Kings Hall has been taken over by Summer Hall and transformed into the Canada Hub over the festival, showcasing a series of Canadian acts exploring the issues surrounding Canada’s 150th anniversary celebration.
Showing lessons of compassion and empathy this is an important play executed with breath-taking brilliance.
The power in this work comes from its inherent truthfulness. The story is based on the writer, Hannah Moscovitch’s great-grandparents. This truthfulness is also at times what makes the production heart-breaking as we discover the reasons why the characters have to flee and the hardships they face. Music is a key feature in the storytelling, using bold jazzy Yiddish music. All the performer sing and play instruments throughout. But these weren’t just actors who happen to be able to play an instrument, these are legitimately brilliant musicians in your own right. If you only see one ruckus clarinet solo this fringe make it this one. If you see two… let me know where you saw the second.
This musical onslaught is led by award winning singer/songwriter Ben Caplan who also composed the majority of songs for the show. He acts as a powerful narrator to the tale, sinister yet endlessly likable. He speaking voice alone is worth hearing but when he sings it is absolutely enthralling. With a cheeky wink and a tone of foreboding he opens the shipping container that the cast are waiting in letting their story spill out. Then when it’s over he closes it back up ready for them to be shipped to the next performance. However to say that his performance was stand-out in the show is a disservice to the other lead performers Mary Fay Coady and Chris Weatherstone who much like the writing itself draws the perfect balance between gut wrenching emotion and humour. Their relationship which the story centres around is tender and beautiful to watch develop.
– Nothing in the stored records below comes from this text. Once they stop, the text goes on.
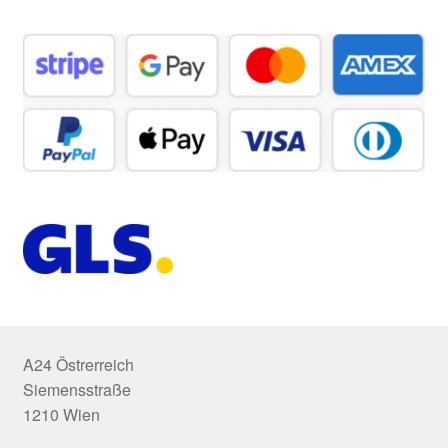
A24 Östrerreich
Siemensstraße
1210 Wien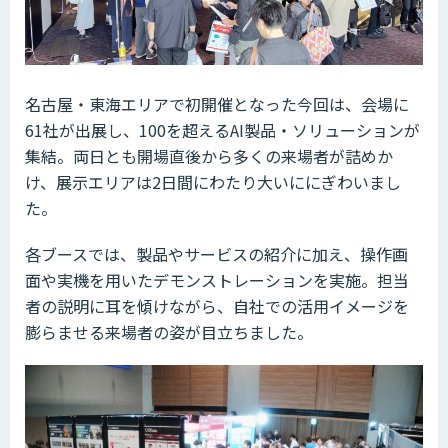
名古屋・東海エリアで初開催となった今回は、会場に
61社が出展し、100を超えるAI製品・ソリューションが
集結。両日とも開場直後から多くの来場者が詰めか
け、展示エリアは2日間にわたり大いににぎわいまし
た。
各ブースでは、製品やサービスの紹介に加え、操作画
面や実機を用いたデモンストレーションを実施。担当
者の説明に耳を傾けながら、自社での活用イメージを
膨らませる来場者の姿が目立ちました。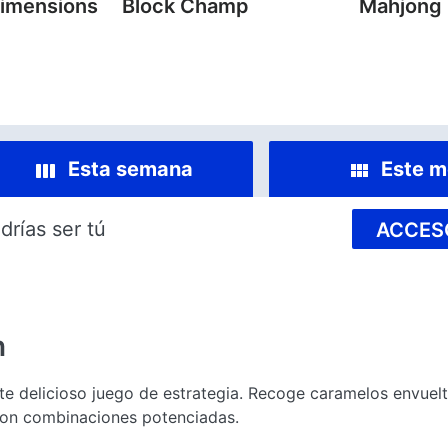
imensions
Block Champ
Mahjong
Esta semana
Este m
drías ser tú
ACCES
n
e delicioso juego de estrategia. Recoge caramelos envuel
con combinaciones potenciadas.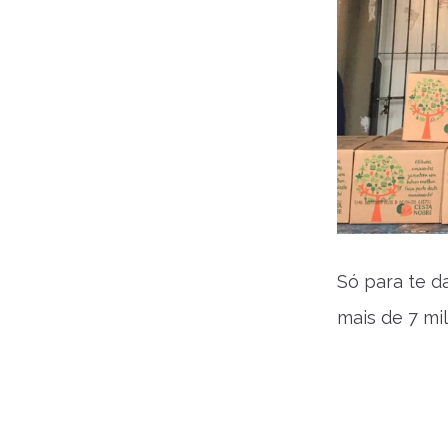
Só para te d
mais de 7 mi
When dealing with such a heavy topic sometimes a show can get weighed down by this. Old Stock avoids this, through music and humour without losing any reverence to the importance of the story it is telling. Most importantly in the end there is hope. With such a relevant story to both contemporary Canada and UK in light of the current refugee crisis, this hope is not simple nice. Its essential. Showing lessons of compassion and empathy this is an important play executed with breath-taking brilliance.